COMMUNITY ENGAGEMENTS

• Matthew Caesar continues to serve as Chief Science Officer of Veriflow, a company commercializing technology spun out of our Science of Security lablet work. Matthew has worked with Veriflow to undertake multiple new deployments of our earlier technology at top commercial-sector firms this quarter. The most recent news about Veriflow is available on the Veriflow web site (http://www.veriflow.net).
• Matthew Caesar has begun an engagement with the University of Illinois Center for Digital Agriculture towards securing our nation's food supply.
• Kevin Jin served as the general chair of the 2019 ACM SIGSIM-PADS Conference.
• Kevin Jin is serving as a track coordinator of the "Simulation and Cyber Security" track in the Winter Simulation Conference 2019.

EDUCATIONAL ADVANCES

• Kevin Jin has been appointed as the Director of the new Master of Cybersecurity Program in the College of Science at Illinois Institute of Technology (https://science.iit.edu/programs/graduate/master-cybersecurity-mcybcode). The program will serve as one more platform to disseminate the educational and research outcomes of our Science of Security projects.
  
• Kevin Jin and Chen Chen (Argonne National Lab) submitted a tutorial titled "Electric Power System Resilience" to the 2019 IEEE International Conference on Communications, Control, and Computing Technologies for Smart Grids (SmartGridComm) and the tutorial is accepted by the conference.
  
• We organized a Ph.D. colloquium as part of the ACM SIGSIM-PADS conference. The Ph.D. colloquium include a career panel, poster session, student presentations, and a meeting with editors. We received 20+ submissions and 15 students were selected to present their work, among which 5 US-based Ph.D. students received the NSF student travel grant.

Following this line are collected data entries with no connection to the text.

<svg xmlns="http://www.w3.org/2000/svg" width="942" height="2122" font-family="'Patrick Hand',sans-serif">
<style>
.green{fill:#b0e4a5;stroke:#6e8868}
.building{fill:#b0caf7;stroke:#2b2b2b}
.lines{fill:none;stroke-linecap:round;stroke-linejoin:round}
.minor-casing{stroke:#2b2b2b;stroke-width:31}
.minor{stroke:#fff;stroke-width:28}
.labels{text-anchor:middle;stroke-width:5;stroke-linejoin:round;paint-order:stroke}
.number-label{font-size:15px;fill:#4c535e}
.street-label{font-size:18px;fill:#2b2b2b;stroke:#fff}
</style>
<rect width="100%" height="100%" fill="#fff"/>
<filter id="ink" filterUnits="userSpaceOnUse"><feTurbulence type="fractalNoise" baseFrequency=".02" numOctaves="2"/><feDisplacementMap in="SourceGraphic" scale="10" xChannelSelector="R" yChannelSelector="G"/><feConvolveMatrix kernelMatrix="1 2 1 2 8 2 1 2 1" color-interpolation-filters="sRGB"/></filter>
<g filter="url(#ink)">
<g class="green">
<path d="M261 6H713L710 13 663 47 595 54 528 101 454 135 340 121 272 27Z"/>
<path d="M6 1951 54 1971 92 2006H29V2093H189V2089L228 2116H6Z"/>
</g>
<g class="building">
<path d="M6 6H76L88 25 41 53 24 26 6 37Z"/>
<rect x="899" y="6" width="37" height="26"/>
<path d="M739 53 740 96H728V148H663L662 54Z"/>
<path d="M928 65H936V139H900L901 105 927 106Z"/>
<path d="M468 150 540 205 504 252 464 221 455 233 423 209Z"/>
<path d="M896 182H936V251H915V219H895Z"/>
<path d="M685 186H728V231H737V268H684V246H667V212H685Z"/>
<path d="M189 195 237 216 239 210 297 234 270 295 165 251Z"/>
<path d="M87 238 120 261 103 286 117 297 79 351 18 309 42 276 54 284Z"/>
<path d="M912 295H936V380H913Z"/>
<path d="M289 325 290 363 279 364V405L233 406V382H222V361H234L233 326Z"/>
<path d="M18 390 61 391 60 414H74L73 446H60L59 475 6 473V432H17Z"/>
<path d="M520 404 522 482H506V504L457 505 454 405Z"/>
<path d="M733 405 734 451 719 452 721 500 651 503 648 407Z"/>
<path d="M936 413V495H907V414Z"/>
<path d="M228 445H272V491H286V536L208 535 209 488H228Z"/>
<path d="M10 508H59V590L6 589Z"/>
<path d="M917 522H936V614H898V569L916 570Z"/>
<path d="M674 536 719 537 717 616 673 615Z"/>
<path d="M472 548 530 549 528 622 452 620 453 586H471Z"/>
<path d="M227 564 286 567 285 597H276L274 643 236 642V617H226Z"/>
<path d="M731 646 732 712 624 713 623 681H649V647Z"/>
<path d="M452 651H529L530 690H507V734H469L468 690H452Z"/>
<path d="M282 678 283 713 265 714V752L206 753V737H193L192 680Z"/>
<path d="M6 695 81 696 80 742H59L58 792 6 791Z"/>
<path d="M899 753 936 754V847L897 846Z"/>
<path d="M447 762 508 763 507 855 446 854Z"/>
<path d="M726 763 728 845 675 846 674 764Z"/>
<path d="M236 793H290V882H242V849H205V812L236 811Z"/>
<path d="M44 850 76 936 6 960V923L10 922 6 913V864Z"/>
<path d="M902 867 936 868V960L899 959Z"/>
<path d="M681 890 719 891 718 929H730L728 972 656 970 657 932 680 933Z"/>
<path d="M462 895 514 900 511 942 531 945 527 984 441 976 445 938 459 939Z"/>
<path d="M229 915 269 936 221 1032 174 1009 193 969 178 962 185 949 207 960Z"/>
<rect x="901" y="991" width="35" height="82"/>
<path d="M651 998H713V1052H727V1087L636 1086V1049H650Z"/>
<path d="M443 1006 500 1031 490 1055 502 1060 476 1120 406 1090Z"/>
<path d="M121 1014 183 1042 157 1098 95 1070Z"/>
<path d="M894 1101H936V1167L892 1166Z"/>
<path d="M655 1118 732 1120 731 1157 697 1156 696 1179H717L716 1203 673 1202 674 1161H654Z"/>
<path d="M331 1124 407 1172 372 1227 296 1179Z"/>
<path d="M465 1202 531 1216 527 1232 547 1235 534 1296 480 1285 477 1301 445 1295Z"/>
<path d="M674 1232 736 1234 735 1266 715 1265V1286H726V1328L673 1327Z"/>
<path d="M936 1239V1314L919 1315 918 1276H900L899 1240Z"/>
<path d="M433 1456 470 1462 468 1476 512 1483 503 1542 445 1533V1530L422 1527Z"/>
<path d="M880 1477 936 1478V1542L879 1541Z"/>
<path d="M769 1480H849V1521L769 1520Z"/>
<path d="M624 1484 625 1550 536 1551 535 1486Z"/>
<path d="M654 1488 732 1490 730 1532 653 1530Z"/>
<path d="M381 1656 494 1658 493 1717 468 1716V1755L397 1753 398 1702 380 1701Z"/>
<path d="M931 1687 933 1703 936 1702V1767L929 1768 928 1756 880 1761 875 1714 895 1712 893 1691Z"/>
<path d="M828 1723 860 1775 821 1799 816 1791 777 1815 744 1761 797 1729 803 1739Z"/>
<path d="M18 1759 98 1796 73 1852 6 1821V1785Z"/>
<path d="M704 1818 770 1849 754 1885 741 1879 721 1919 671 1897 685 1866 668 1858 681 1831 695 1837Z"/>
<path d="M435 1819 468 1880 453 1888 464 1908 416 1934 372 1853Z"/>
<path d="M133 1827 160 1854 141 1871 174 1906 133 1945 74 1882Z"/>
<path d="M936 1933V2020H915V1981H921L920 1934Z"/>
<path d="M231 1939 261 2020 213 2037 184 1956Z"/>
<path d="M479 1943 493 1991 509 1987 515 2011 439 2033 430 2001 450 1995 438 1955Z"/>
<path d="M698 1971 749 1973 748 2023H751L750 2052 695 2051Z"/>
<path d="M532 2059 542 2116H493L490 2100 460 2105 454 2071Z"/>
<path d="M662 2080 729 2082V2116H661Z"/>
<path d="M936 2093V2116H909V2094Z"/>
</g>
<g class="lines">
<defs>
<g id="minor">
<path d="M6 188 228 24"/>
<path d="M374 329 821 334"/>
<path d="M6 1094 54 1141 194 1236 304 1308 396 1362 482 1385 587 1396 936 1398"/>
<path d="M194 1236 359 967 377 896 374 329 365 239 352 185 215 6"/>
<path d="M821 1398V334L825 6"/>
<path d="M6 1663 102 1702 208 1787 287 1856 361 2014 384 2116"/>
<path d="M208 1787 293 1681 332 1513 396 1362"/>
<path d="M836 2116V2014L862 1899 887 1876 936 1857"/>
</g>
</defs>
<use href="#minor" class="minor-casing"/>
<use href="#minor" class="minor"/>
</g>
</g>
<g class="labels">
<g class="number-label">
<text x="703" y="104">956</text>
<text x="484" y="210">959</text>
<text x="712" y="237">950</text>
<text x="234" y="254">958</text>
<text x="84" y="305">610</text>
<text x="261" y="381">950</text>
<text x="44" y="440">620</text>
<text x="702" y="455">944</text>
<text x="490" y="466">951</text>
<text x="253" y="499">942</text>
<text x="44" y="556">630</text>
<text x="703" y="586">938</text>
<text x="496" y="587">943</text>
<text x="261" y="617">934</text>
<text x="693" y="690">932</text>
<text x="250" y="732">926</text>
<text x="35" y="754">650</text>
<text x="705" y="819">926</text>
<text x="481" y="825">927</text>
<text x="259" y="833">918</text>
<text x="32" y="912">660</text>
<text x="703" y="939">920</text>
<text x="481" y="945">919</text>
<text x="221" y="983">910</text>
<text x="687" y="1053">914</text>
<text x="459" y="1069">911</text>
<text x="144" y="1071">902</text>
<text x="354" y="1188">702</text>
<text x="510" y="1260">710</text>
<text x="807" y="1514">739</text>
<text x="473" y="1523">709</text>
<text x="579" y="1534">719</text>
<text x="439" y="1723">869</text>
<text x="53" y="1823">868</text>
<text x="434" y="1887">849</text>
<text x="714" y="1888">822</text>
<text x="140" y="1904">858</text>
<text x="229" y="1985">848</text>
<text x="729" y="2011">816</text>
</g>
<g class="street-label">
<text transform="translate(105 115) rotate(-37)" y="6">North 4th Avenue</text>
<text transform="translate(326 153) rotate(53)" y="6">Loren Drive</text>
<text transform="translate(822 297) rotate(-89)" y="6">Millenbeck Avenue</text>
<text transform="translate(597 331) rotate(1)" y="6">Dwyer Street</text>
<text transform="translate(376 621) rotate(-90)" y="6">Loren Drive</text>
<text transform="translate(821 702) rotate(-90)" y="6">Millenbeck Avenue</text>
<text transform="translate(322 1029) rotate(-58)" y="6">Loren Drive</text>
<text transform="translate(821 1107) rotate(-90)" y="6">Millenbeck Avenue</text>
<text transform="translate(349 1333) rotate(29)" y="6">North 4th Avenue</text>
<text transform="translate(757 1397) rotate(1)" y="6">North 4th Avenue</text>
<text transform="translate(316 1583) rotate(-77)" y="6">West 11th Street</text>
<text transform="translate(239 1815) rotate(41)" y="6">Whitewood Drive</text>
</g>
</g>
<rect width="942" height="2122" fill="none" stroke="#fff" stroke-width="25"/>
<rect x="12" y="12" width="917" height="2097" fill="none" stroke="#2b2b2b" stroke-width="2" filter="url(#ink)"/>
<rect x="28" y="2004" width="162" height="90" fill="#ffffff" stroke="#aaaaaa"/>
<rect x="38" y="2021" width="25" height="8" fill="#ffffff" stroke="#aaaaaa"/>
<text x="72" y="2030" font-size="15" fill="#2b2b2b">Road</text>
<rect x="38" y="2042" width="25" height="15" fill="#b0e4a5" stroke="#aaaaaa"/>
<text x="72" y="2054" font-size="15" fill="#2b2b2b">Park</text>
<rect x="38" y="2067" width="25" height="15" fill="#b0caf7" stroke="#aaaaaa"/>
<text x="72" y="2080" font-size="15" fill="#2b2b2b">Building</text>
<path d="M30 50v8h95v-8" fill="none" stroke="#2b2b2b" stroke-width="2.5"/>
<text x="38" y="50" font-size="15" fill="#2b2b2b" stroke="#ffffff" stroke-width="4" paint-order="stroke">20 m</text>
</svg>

The event has provided mentoring and educational opportunities to the young researchers, thus contributing to equipping them with tools that support their career success.
  
• Kevin Jin gave a full-day tutorial on "Cyber Security and Resilience of Cyber-Physical Systems" in the Internet of Things (IoT) Systems Research Center at the University of Wisconsin Madison, June 2019
  
• Matthew Caesar has created a new class on Internet of Things at UIUC. The class contains extensive coverage of security in this important domain. The class is slated for public release this fall on Coursera's Massive Online Open Course (MOOC) platform. The course will be open for enrollment by anyone, even people not attending the University of Illinois. Most lecture content and labs have been created and the course is approximately 35% filmed.
  
• Matthew Caesar also continues to refine his Networking Laboratory class, targeting release for Spring 2020. He has developed a new set of Cybersecurity lectures for his class, covering important topics, and educating students how to improve security of common networking deployments.